== RECORDS FOR THIS TASK

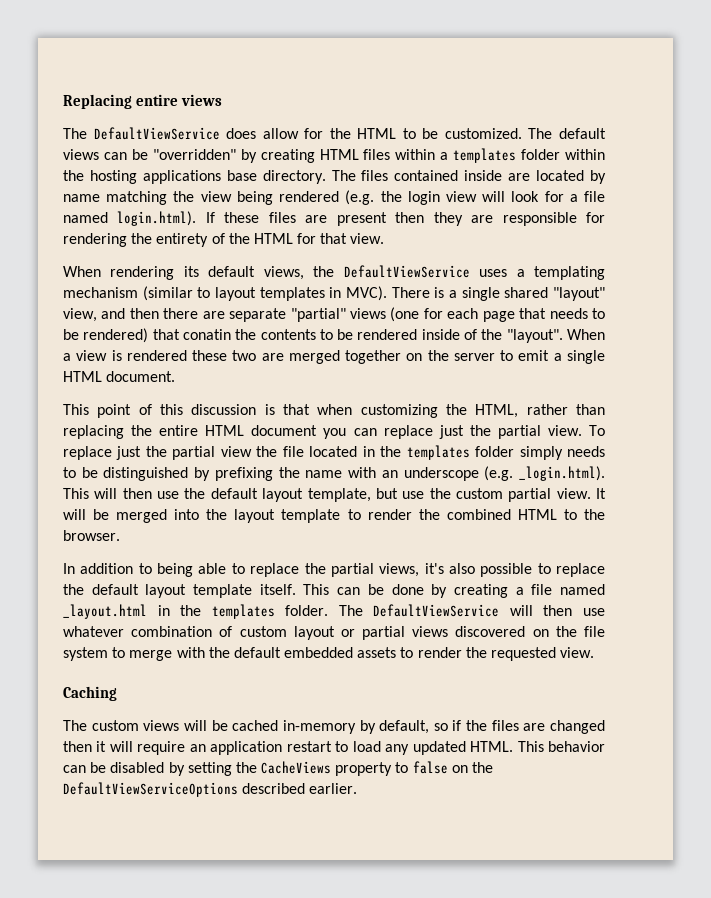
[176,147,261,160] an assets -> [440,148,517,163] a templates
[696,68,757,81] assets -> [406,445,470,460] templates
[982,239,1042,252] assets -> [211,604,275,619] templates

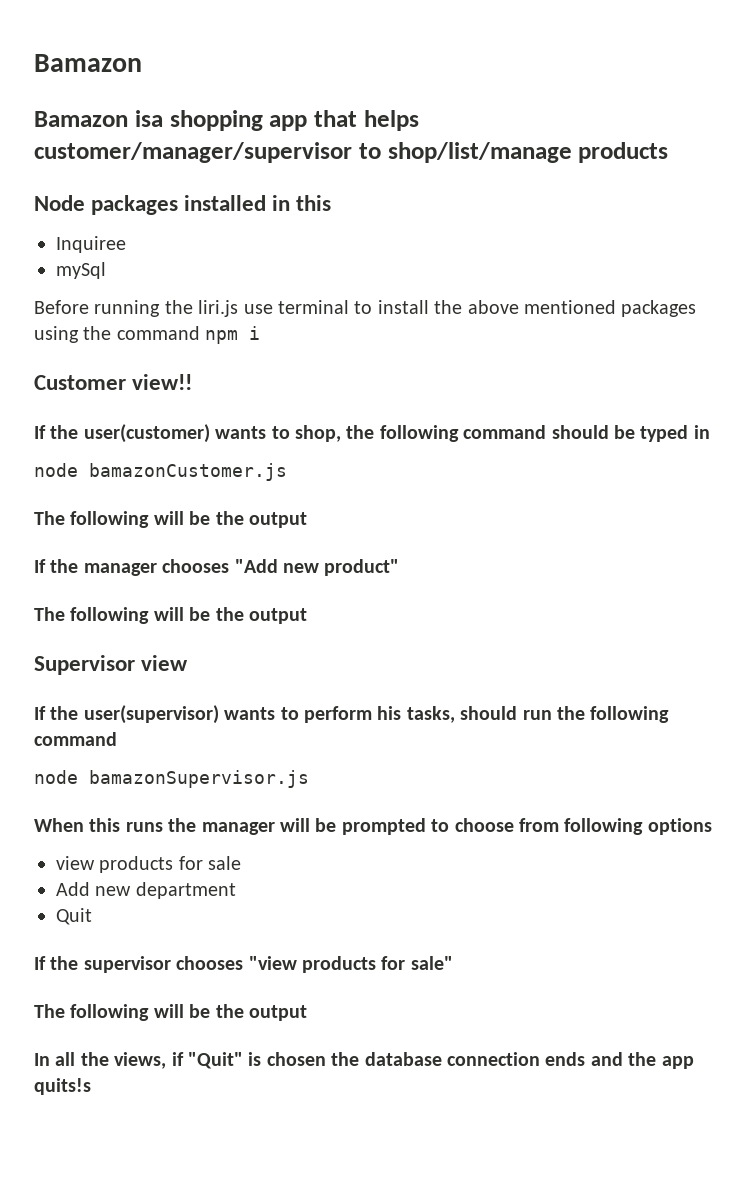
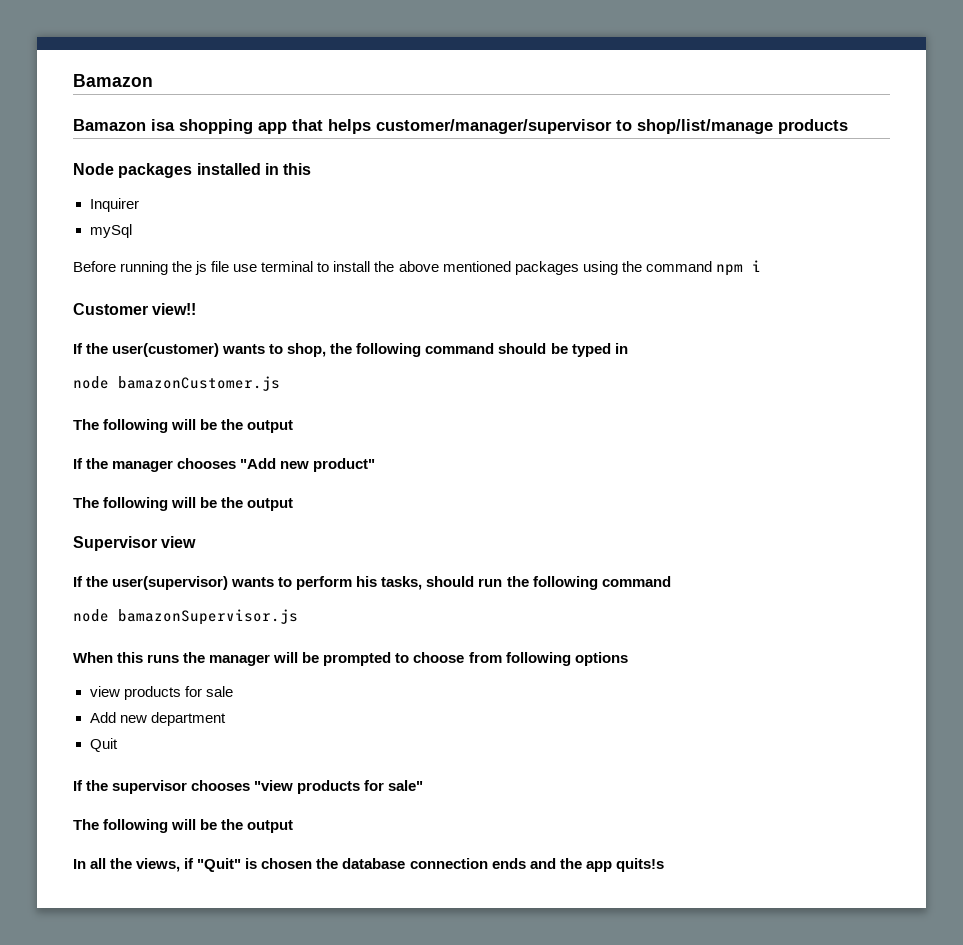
[56,236,126,253] Inquiree -> [89,198,139,212] Inquirer
[198,300,239,317] liri.js -> [195,261,230,275] js file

====

- _TO-DO ITEM_: Show all lines above that contain "templates".

- _YOUR SOLUTION_:
[176,147,261,160] an assets -> [440,148,517,163] a templates
[696,68,757,81] assets -> [406,445,470,460] templates
[982,239,1042,252] assets -> [211,604,275,619] templates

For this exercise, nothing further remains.